Passively Managed Funds Continue To Outdraw Actively Managed Funds Year To Date

by: Tom Roseen
Summary

Year to date mutual fund investors injected a net $260.3 billion into the funds business (including ETFs).

Passively managed funds (+$189.9 billion) outdrew their actively managed counterparts (+$70.4 billion) year to date.

Passively managed domestic equity funds took in the largest net draw (+$75.3 billion) year to date.

On the active side investors continued to embrace taxable fixed income funds ($42.4 billion) and world equity funds (+$33.5 billion).

Year to date through May 31, 2018, mutual fund investors injected a net $260.3 billion into the funds business (including ETFs). The taxable fixed income macro-group (excluding world taxable fixed income funds) attracted the largest draw for the year to date, taking in a net $84.1 billion, followed closely by developed international markets funds (+$67.8 billion). During the first five months of the year sector equity funds (-$2.9 billion) witnessed the only net redemptions of the macro-groups.

From a passively versus actively managed funds perspective we saw that actively managed funds attracted a net $70.4 billion year to date, while their passively managed counterparts took in $189.9 billion.

Passively managed domestic equity funds, comprising U.S. diversified equity funds, sector equity funds, commodities funds, and alternatives funds, took in the largest net draw (+$75.3 billion) year to date. Passively managed world equity funds (+$58.0 billion net)—comprising developed international markets funds and emerging markets funds—and passively managed taxable fixed income funds (both U.S. and world, +$56.6 billion) took in the second and third largest amounts.

On the active side of the ledger investors continued to embrace taxable fixed income funds (injecting a net $42.4 billion year to date) and world equity funds (+$33.5 billion) while being net redeemers of actively managed domestic equity funds (-$44.2 billion). Whether it was because of offering availability or investor preference, investors continued to prefer actively managed mixed-asset funds (+$17.3 billion net) and municipal bond funds (+$6.1 billion) over their passively managed counterparts (-$1.4 billion and +$1.4 billion, respectively).
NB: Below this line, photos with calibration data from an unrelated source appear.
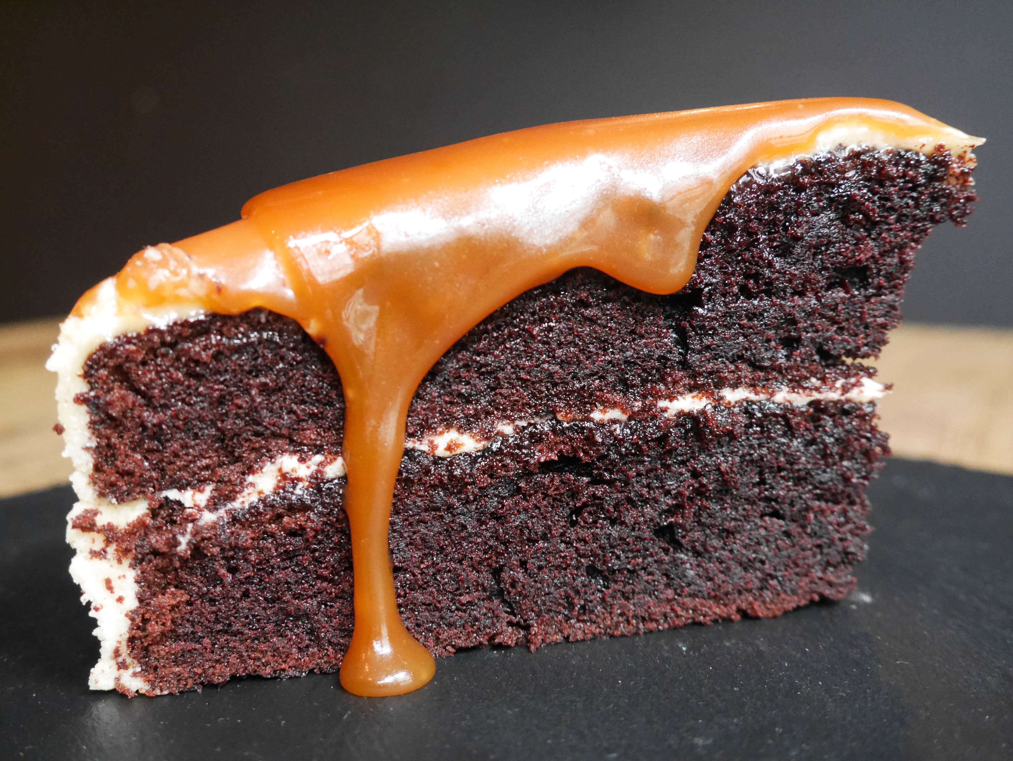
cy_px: 380
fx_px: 1171
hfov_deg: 46.8
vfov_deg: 36.0
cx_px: 506
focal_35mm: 40
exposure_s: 1/60
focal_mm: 20
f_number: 4.4
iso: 3200
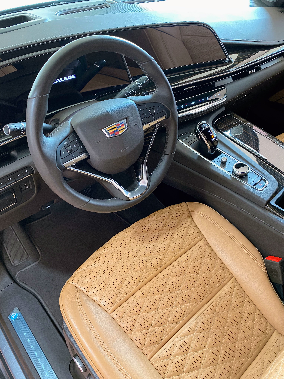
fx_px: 284
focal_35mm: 26
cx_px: 142
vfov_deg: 67.3
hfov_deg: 53.1
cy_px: 190
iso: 250
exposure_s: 1/60
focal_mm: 4.25
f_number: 1.8
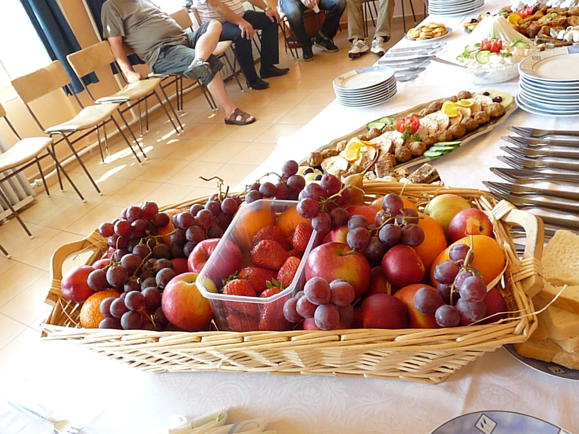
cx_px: 290
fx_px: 452
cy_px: 217
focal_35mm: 27
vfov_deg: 51.4
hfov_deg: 65.3
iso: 800
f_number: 3.6
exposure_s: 1/125
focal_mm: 4.8
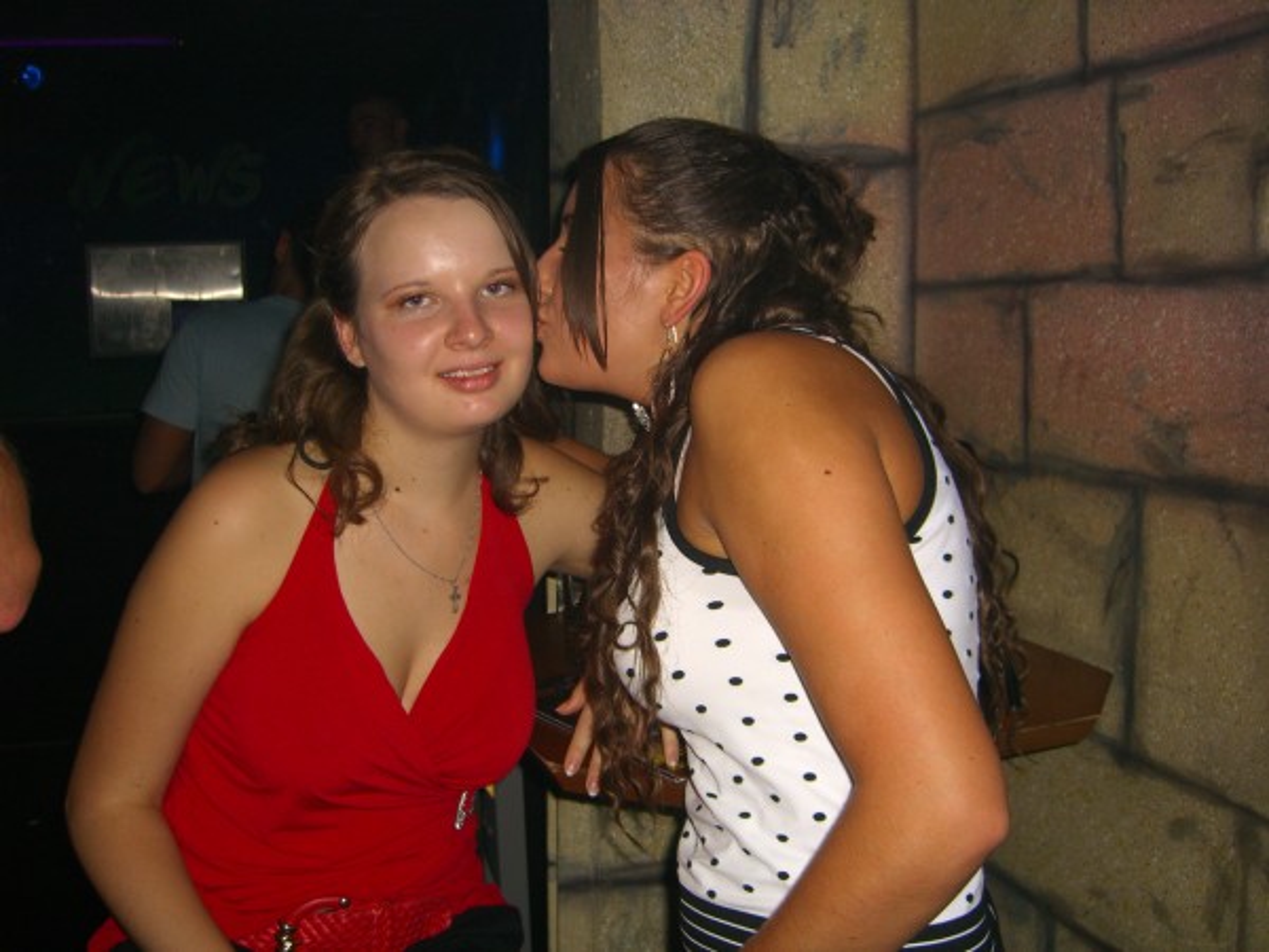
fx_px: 1393
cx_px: 634
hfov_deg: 49.0
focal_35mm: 38
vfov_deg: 37.7
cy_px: 476
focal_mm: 7.9
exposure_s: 1/60
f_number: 2.8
While the passive-versus-active trends generally continued in May, some subtle and not-so-subtle differences were observed. Domestic equity funds continued to be the pariah of the actively managed subgroup, handing back $8.2 billion for the month, while their passively managed counterparts took in a net $29.3 billion. For the month money market funds (+$66.9 billion) were the primary net attractor of investor assets as investors did some handwringing over geopolitical and trade war issues.

The world equity funds macro-group experienced the largest trend change, with actively managed world equity funds attracting some $3.7 billion net, while their passively managed counterparts handed back $105 million for the month. In the domestic equity group we noted that for the month of May investors gave actively managed sector equity funds (-$1.6 billion net) the cold shoulder while embracing their passively managed counterparts (+$3.1 billion). The opposite was true for commodities funds, where actively managed commodities funds attracted some $827 million net and their passively managed cousins handed back $706 million.

Disclosure: I/we have no positions in any stocks mentioned, and no plans to initiate any positions within the next 72 hours.

I wrote this article myself, and it expresses my own opinions. I am not receiving compensation for it. I have no business relationship with any company whose stock is mentioned in this article.